(Bounding box prediction data)
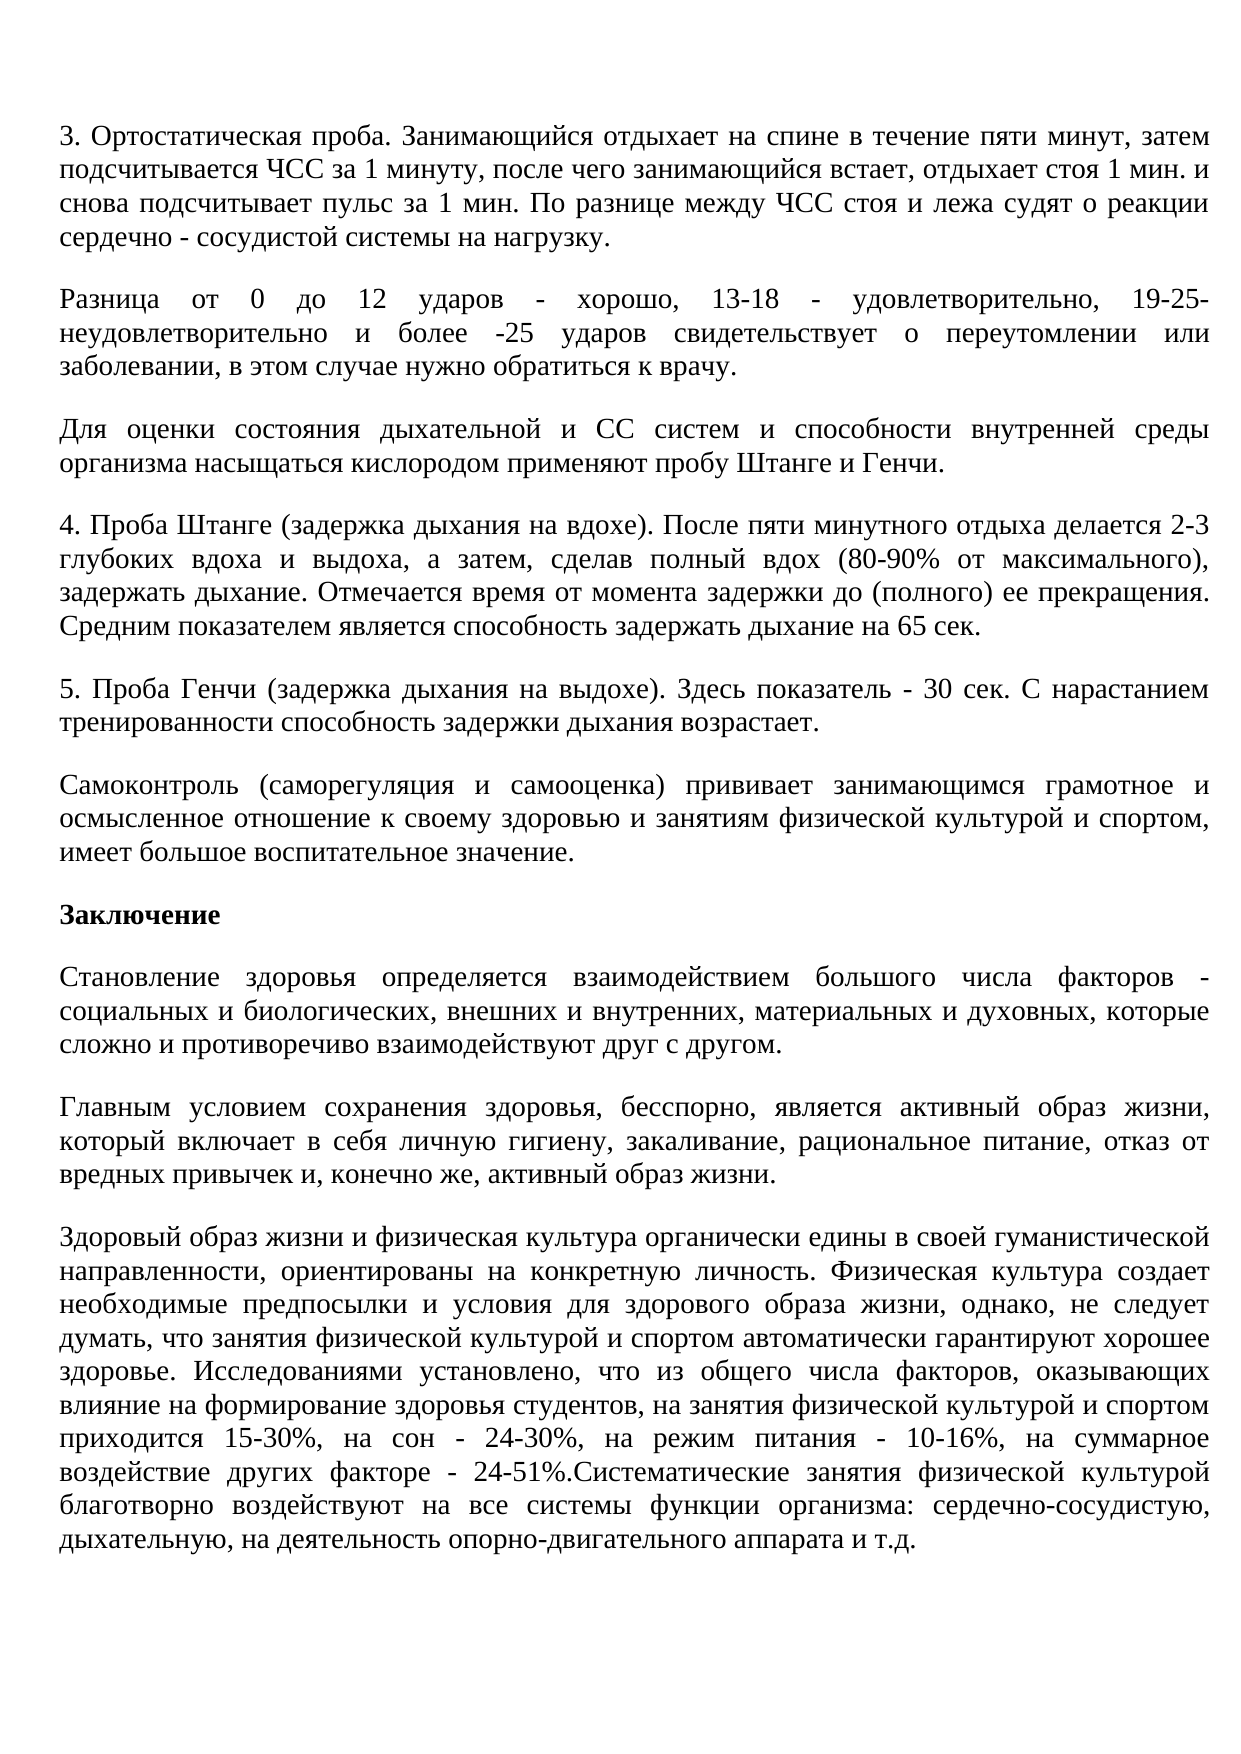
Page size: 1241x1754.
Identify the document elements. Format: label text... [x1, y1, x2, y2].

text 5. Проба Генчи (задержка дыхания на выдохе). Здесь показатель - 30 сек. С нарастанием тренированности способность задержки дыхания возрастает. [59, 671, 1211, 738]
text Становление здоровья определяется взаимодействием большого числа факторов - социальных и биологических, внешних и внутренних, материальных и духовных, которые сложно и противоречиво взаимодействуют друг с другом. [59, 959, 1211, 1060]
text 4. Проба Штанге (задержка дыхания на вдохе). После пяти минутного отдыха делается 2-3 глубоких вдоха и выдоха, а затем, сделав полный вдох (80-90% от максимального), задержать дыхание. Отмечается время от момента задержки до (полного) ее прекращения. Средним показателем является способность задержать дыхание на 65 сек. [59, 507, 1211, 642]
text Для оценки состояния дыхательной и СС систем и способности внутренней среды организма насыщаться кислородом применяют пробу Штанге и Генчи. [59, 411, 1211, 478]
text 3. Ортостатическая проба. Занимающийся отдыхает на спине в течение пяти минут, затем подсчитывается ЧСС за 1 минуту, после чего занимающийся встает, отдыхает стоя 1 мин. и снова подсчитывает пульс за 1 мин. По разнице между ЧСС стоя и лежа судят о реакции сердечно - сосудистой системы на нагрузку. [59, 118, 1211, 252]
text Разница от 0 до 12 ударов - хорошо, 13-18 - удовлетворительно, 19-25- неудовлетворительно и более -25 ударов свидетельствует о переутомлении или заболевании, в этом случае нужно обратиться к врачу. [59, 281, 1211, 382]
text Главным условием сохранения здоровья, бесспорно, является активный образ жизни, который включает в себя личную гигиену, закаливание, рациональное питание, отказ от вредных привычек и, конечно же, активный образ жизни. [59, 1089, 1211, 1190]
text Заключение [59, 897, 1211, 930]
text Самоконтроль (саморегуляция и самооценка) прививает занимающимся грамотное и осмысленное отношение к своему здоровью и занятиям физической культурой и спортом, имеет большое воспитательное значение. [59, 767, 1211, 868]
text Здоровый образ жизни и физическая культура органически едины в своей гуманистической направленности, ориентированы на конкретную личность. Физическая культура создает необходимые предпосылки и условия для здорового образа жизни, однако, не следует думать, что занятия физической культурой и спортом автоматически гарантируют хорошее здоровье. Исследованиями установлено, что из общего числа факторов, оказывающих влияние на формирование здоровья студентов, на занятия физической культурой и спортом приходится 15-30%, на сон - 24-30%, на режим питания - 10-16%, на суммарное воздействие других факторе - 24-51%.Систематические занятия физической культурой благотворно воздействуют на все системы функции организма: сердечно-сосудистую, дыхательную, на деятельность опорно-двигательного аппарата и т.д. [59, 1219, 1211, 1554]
...
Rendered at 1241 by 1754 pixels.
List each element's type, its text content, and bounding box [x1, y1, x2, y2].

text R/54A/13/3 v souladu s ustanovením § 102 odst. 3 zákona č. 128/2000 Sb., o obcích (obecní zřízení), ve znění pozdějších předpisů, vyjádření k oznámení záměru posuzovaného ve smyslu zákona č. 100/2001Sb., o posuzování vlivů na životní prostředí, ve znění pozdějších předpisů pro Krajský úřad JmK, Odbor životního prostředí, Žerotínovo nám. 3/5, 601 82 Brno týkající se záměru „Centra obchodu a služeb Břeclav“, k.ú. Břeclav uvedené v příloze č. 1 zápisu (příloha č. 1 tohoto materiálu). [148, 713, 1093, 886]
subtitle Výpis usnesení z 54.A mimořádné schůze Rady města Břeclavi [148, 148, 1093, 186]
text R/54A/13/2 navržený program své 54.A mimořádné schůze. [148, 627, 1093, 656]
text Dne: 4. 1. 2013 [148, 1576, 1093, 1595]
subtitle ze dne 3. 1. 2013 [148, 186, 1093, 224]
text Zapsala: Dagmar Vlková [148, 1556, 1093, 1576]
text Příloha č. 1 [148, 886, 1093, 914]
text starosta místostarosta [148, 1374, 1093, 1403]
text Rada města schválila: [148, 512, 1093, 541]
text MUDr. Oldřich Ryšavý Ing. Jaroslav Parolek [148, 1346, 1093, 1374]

WHAT IS NEEDED: In the data above, tally the lines that contain the string "subtitle" and give that figure alone.

YOUR SOLUTION: 2